* [EXERCISE 1]
In the records, starting at the first line and ending at the line that contains "genus: Callistemon", change every "common name" to "vernacular name". Give those lines back with everything else unchanged.
* [EXERCISE 2]
Continue the rotation matrix documentation from the point where it stops.

* begin DOCUMENT SECTION *

Rotation matrix

beignet.apply_rotation_matrix

apply_rotation_matrix(input, rotation, inverse=False)

Rotates vectors in three-dimensional space using rotation matrices.

Note

This function interprets the rotation of the original frame to the final frame as either a projection, where it maps the components of vectors from the final frame to the original frame, or as a physical rotation, integrating the vectors into the original frame during the rotation process. Consequently, the vector components are maintained in the original frame’s perspective both before and after the rotation.

Parameters:

Name	Type	Description	Default
input	(Tensor, shape(..., 3))	Each vector represents a vector in three-dimensional space. The number of rotation matrices and number of vectors must follow standard broadcasting rules: either one of them equals unity or they both equal each other.	required
rotation	(Tensor, shape(..., 3, 3))	Rotation matrices.	required
inverse	bool	If True the inverse of the rotation matrices are applied to the input vectors. Default, False.	False

Returns:

Name	Type	Description
rotated_vectors	(Tensor, shape(..., 3))	Rotated vectors.

Source code in src/beignet/_apply_rotation_matrix.py

def apply_rotation_matrix(
    input: Tensor,
    rotation: Tensor,
    inverse: bool | None = False,
) -> Tensor:
    r"""
    Rotates vectors in three-dimensional space using rotation matrices.

    Note
    ----
    This function interprets the rotation of the original frame to the final
    frame as either a projection, where it maps the components of vectors from
    the final frame to the original frame, or as a physical rotation,
    integrating the vectors into the original frame during the rotation
    process. Consequently, the vector components are maintained in the original
    frame’s perspective both before and after the rotation.

    Parameters
    ----------
    input : Tensor, shape (..., 3)
        Each vector represents a vector in three-dimensional space. The number
        of rotation matrices and number of vectors must follow standard
        broadcasting rules: either one of them equals unity or they both equal
        each other.

    rotation : Tensor, shape (..., 3, 3)
        Rotation matrices.

    inverse : bool, optional
        If `True` the inverse of the rotation matrices are applied to the input
        vectors. Default, `False`.

    Returns
    -------
    rotated_vectors : Tensor, shape (..., 3)
        Rotated vectors.
    """
    if inverse:
        output = torch.einsum("ikj, ik -> ij", rotation, input)
    else:
        output = torch.einsum("ijk, ik -> ij", rotation, input)

    return output

beignet.compose_rotation_matrix

compose_rotation_matrix(input, other)

Compose rotation matrices.

Parameters:

Name	Type	Description	Default
input	Tensor, shape=(..., 3, 3)	Rotation matrices.	required
other	Tensor, shape=(..., 3, 3)	Rotation matrices.	required

Returns:

Name	Type	Description
output	Tensor, shape=(..., 3, 3)	Composed rotation matrices.

Source code in src/beignet/_compose_rotation_matrix.py

def compose_rotation_matrix(
    input: Tensor,
    other: Tensor,
) -> Tensor:
    r"""

* end DOCUMENT SECTION *
* begin DATA RECORDS *

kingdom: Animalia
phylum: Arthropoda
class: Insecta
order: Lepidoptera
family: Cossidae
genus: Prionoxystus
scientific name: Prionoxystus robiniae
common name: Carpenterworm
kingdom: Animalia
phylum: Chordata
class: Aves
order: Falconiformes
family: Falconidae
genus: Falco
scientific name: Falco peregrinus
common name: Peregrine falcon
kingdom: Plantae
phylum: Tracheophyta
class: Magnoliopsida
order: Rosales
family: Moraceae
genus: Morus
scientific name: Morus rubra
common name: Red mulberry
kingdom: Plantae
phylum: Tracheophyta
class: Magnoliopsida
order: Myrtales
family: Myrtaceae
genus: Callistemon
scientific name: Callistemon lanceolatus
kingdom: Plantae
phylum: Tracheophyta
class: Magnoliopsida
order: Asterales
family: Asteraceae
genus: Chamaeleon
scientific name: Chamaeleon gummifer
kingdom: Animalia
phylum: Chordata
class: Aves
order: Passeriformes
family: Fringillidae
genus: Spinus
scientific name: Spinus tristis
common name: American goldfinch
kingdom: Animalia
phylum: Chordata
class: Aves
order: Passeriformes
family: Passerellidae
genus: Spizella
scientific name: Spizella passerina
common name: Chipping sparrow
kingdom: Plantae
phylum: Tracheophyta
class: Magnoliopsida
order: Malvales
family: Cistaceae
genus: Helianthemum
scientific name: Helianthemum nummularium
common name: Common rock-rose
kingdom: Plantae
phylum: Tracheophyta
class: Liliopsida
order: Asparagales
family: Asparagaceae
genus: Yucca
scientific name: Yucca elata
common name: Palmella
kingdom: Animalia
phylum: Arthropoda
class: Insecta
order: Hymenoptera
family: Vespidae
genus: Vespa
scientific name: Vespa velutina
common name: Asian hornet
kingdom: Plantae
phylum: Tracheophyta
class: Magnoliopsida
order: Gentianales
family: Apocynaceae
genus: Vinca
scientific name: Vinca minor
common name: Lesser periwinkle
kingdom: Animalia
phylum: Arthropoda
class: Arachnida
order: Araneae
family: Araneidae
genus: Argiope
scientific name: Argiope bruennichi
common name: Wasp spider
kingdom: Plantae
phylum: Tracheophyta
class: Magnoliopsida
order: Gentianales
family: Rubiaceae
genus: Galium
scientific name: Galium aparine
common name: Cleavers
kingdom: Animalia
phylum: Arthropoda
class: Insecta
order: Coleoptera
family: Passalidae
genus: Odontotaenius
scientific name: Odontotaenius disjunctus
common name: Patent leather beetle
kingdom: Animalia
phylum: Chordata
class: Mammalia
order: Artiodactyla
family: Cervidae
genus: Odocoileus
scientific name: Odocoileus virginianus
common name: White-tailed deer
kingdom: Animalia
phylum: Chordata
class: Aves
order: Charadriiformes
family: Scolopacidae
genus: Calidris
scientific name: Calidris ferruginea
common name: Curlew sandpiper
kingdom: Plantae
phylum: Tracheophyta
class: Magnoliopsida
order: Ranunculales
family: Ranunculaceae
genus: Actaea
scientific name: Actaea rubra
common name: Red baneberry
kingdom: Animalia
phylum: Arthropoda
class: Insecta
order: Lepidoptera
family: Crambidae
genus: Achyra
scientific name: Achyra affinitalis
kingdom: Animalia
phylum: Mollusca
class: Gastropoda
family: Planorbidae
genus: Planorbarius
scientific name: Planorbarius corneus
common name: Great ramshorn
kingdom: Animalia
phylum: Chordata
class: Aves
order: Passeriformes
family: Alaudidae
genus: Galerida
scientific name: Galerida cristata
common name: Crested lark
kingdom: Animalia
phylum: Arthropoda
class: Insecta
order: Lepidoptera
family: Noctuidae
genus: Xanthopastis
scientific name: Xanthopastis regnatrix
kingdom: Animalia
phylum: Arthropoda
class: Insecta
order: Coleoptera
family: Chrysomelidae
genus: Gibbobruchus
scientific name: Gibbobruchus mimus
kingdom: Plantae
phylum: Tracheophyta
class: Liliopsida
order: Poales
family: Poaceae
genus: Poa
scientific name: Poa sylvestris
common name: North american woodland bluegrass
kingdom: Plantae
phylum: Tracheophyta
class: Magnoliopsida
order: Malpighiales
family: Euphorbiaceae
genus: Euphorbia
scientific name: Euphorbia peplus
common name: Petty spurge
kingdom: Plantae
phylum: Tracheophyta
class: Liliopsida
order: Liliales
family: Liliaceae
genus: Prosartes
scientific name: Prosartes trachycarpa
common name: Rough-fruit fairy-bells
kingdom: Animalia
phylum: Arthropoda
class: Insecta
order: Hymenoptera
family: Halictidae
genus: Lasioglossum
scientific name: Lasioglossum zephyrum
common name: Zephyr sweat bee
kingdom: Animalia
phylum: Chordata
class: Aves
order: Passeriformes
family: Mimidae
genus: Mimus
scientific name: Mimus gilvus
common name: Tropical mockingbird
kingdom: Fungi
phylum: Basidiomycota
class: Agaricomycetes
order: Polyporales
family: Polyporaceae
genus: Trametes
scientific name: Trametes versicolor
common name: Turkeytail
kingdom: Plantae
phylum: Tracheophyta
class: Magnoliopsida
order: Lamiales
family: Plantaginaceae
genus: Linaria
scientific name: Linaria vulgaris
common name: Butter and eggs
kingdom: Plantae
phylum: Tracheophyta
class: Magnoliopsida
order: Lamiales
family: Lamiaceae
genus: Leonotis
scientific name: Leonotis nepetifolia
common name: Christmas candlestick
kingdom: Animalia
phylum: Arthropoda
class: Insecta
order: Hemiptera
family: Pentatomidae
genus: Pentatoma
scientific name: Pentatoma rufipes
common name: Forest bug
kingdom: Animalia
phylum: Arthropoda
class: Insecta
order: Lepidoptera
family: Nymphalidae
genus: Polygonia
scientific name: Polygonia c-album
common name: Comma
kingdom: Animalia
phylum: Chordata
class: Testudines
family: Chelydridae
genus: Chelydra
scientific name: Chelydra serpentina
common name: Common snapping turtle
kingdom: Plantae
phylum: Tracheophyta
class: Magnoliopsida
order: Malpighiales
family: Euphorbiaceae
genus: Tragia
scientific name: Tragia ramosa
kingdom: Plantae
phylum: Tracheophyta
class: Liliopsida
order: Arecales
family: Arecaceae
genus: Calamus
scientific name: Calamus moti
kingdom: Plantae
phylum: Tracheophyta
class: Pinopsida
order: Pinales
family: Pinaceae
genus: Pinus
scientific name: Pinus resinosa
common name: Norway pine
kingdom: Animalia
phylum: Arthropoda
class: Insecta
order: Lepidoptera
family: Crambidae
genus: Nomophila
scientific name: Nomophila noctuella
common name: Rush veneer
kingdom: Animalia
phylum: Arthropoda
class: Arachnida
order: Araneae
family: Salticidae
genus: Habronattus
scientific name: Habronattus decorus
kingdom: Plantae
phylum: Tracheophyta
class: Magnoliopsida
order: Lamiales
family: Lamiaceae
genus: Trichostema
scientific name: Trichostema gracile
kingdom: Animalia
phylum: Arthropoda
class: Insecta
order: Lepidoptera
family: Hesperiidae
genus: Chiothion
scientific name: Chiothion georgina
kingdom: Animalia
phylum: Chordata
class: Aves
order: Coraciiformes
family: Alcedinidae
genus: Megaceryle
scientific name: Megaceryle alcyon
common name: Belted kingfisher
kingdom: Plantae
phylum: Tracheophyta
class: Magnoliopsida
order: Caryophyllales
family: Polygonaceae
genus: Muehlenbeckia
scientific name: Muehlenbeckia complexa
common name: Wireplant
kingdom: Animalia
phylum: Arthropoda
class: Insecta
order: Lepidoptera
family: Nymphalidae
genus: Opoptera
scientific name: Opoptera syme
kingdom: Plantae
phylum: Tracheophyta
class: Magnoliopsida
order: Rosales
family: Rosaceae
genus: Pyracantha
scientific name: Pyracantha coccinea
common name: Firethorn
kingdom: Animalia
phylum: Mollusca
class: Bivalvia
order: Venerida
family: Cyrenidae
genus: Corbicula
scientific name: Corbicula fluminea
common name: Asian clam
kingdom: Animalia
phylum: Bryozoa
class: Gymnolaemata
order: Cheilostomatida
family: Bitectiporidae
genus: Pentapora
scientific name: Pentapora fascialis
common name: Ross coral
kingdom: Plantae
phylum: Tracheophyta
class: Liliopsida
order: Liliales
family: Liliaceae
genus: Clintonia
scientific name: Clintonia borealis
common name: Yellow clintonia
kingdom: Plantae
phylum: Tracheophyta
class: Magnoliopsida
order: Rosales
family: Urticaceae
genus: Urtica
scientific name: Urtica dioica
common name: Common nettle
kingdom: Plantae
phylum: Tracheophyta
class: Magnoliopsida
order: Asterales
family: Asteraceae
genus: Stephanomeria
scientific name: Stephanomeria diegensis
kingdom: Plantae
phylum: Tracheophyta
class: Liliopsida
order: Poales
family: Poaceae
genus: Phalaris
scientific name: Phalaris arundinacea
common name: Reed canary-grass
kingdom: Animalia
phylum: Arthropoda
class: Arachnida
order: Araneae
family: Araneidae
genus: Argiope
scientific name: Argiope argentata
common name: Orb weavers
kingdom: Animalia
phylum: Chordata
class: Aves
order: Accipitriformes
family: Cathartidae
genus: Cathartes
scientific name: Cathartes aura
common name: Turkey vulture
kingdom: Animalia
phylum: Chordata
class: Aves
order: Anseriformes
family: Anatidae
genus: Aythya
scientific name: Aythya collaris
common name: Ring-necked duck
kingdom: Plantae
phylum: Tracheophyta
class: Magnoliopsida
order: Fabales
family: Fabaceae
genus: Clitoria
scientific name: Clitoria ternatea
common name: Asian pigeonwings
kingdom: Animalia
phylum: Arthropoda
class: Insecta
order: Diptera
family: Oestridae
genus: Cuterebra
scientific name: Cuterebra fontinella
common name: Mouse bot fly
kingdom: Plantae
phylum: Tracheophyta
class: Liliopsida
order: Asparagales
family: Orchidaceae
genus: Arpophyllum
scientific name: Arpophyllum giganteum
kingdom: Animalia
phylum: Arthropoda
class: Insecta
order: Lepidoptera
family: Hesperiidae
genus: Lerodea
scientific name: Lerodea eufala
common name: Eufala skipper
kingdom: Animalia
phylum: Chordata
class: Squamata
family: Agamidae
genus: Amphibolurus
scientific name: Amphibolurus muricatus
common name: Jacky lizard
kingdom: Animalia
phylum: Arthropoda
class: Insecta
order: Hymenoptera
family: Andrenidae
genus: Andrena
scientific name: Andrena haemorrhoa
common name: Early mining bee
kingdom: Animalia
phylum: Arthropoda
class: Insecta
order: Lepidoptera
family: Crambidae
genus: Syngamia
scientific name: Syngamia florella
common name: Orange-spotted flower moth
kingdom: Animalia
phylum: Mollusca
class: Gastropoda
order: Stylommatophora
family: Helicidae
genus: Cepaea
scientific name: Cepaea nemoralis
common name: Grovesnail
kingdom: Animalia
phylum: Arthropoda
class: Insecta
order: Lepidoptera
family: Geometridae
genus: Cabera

* end DATA RECORDS *

* [REPLY 1]
kingdom: Animalia
phylum: Arthropoda
class: Insecta
order: Lepidoptera
family: Cossidae
genus: Prionoxystus
scientific name: Prionoxystus robiniae
vernacular name: Carpenterworm
kingdom: Animalia
phylum: Chordata
class: Aves
order: Falconiformes
family: Falconidae
genus: Falco
scientific name: Falco peregrinus
vernacular name: Peregrine falcon
kingdom: Plantae
phylum: Tracheophyta
class: Magnoliopsida
order: Rosales
family: Moraceae
genus: Morus
scientific name: Morus rubra
vernacular name: Red mulberry
kingdom: Plantae
phylum: Tracheophyta
class: Magnoliopsida
order: Myrtales
family: Myrtaceae
genus: Callistemon

* [REPLY 2]
    Compose rotation matrices.

    Parameters
    ----------
    input : Tensor, shape=(..., 3, 3)
        Rotation matrices.

    other : Tensor, shape=(..., 3, 3)
        Rotation matrices.

    Returns
    -------
    output : Tensor, shape=(..., 3, 3)
        Composed rotation matrices.
    """
    return quaternion_to_rotation_matrix(
        compose_quaternion(
            rotation_matrix_to_quaternion(input),
            rotation_matrix_to_quaternion(other),
        ),
    )

beignet.invert_rotation_matrix

invert_rotation_matrix(input)

Invert rotation matrices.

Parameters:

Name	Type	Description	Default
input	(Tensor, shape(..., 3, 3))	Rotation matrices.	required

Returns:

Name	Type	Description
inverted_rotation_matrices	(Tensor, shape(..., 3, 3))	Inverted rotation matrices.

Source code in src/beignet/_invert_rotation_matrix.py

def invert_rotation_matrix(input: Tensor) -> Tensor:
    r"""
    Invert rotation matrices.

    Parameters
    ----------
    input : Tensor, shape (..., 3, 3)
        Rotation matrices.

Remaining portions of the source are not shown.